◆ TASK DIRECTIONS: First find the line containing "Whole-slide histology image, H&E-stained, a" in the data, then set it down exactly along with every line after it, through the last.

◆ MATERIAL PROVIDED:
....

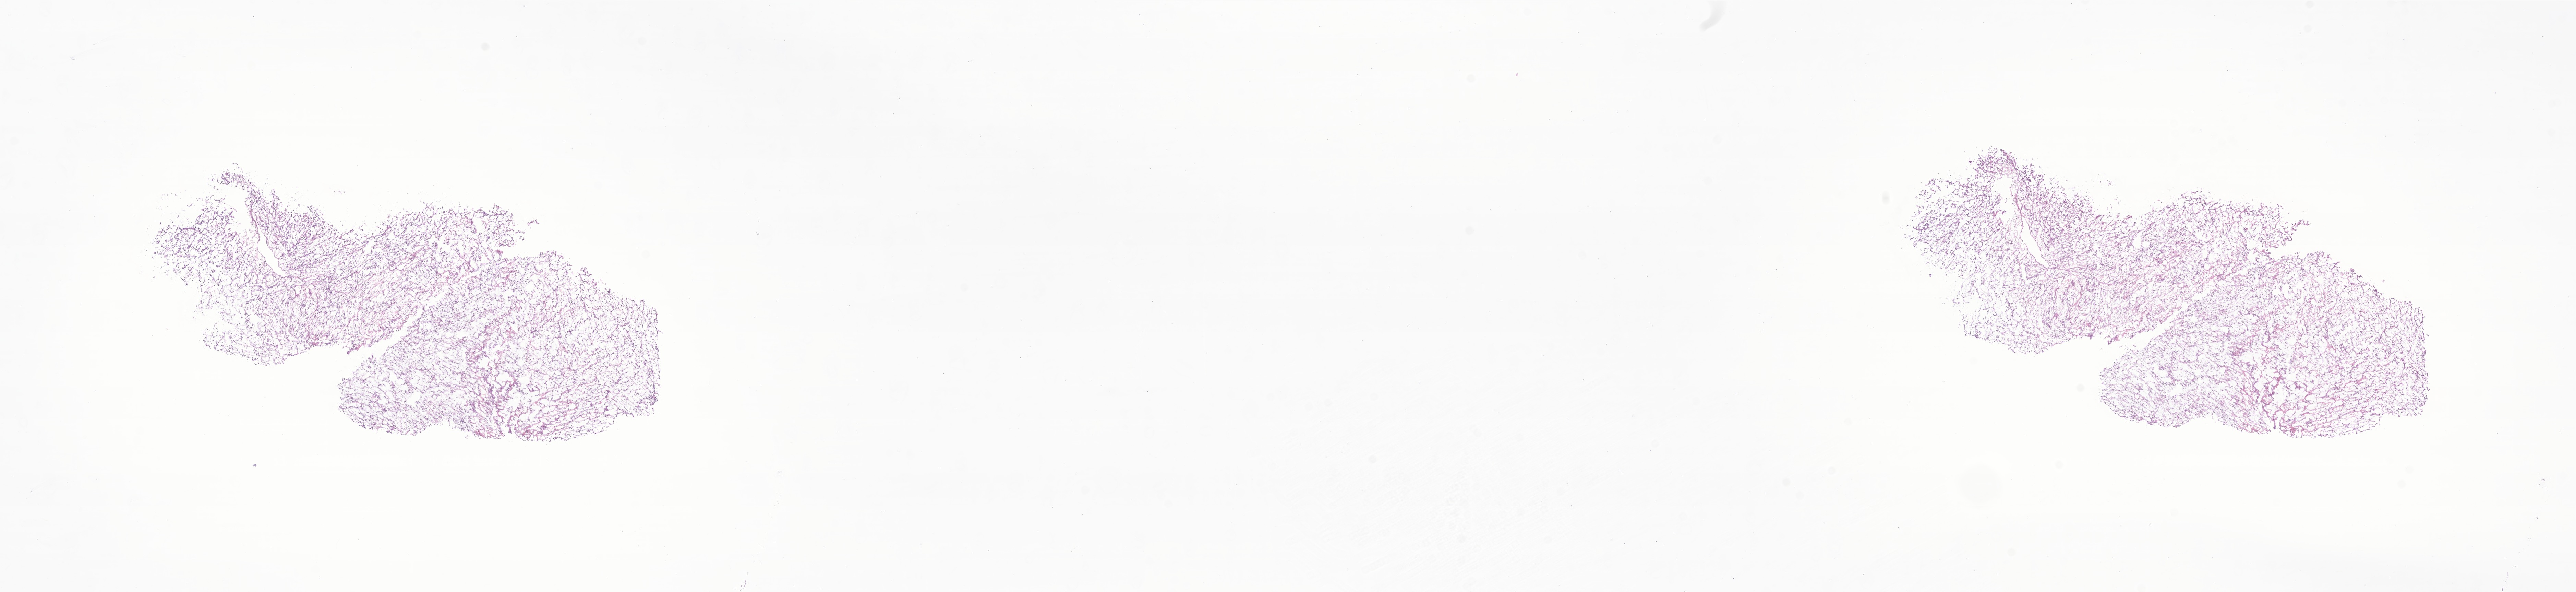
Haematoxylin and eosin whole-slide image of tumor tissue from the testis — whole scanned area (about 31.7 x 7.3 mm) shown as a low-resolution overview. Cryosection (OCT / tissue freezing medium). Patient male; age 150 months (12 years 6 months).
Diagnosis: Embryonal rhabdomyosarcoma, NOS.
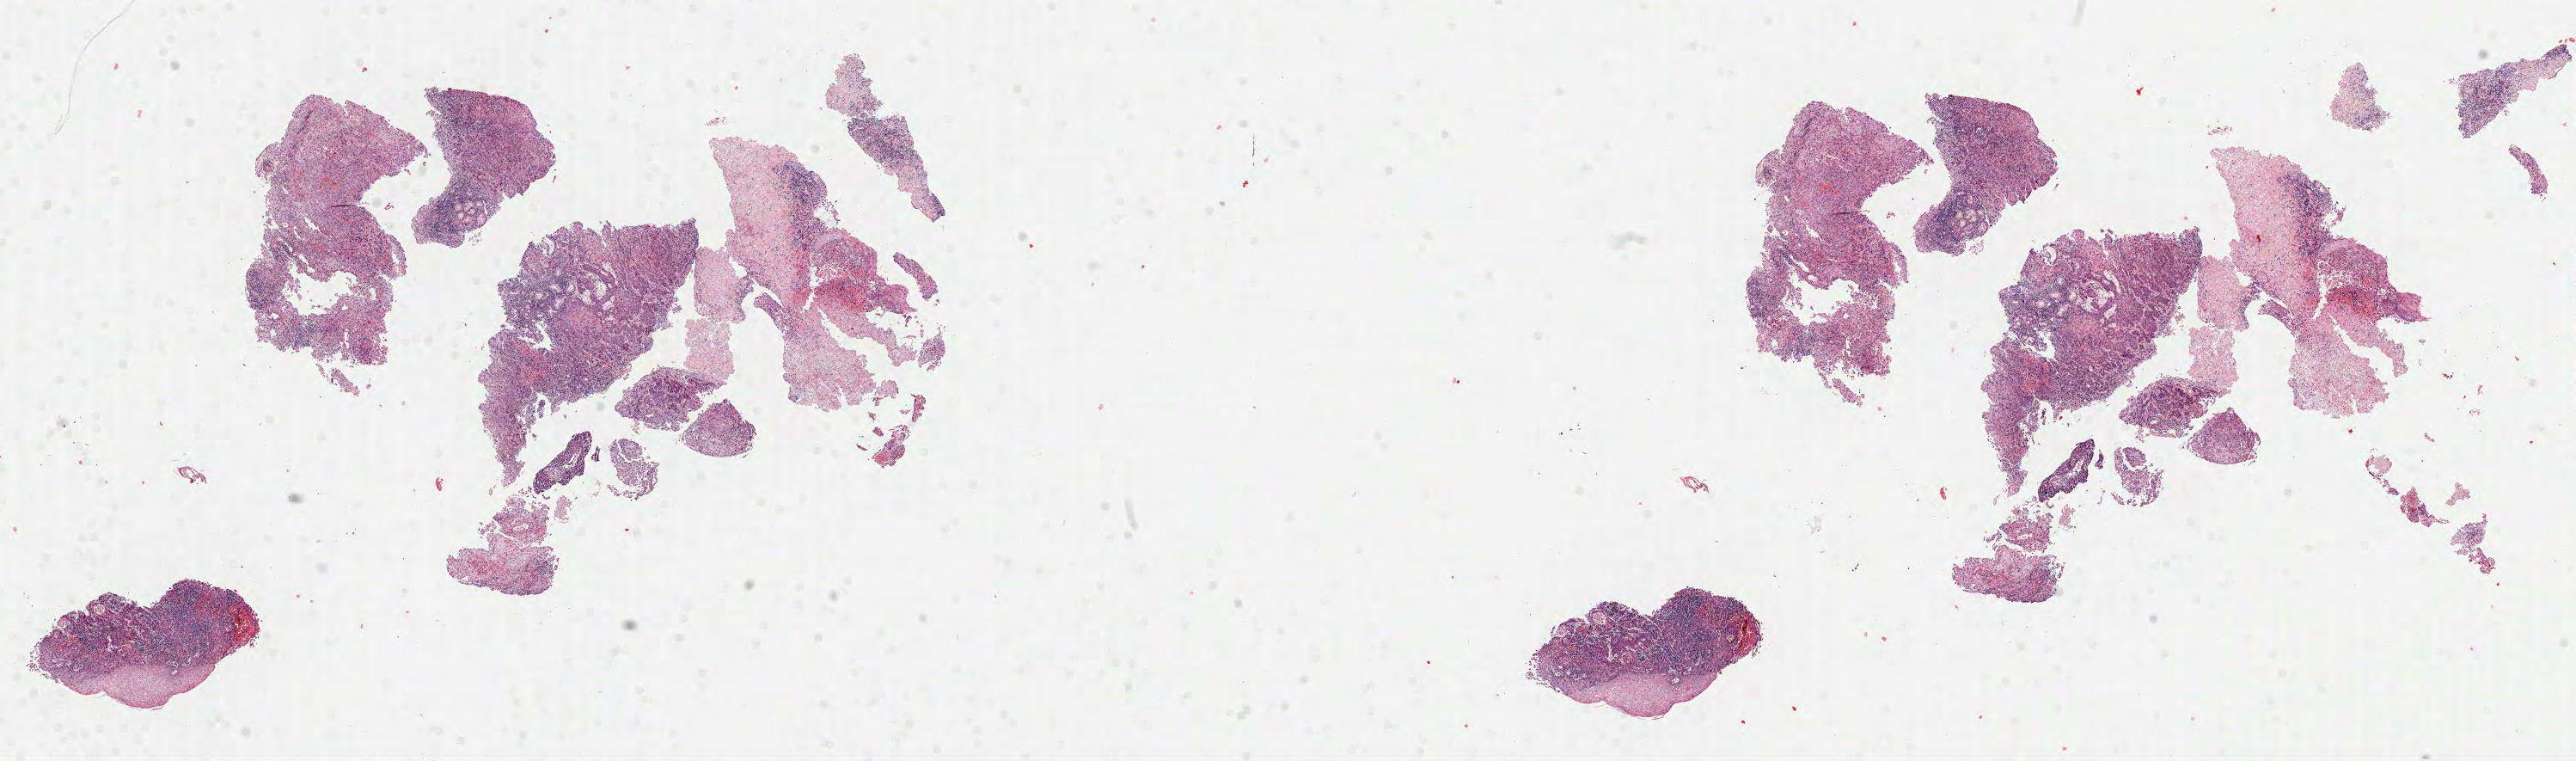
Whole-slide histology image, H&E-stained, a low-resolution overview of the entire scanned area, about 24.2 x 7.1 mm, formalin-fixed paraffin-embedded (FFPE) diagnostic section, sample: primary tumour, head and neck. Female, age 60 years at initial diagnosis. Histologic grade: G2 (moderately differentiated).
Histologic diagnosis: Squamous cell carcinoma, NOS (larynx, NOS).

....

◆ EXERCISE OUTPUT:
Whole-slide histology image, H&E-stained, a low-resolution overview of the entire scanned area, about 24.2 x 7.1 mm, formalin-fixed paraffin-embedded (FFPE) diagnostic section, sample: primary tumour, head and neck. Female, age 60 years at initial diagnosis. Histologic grade: G2 (moderately differentiated).
Histologic diagnosis: Squamous cell carcinoma, NOS (larynx, NOS).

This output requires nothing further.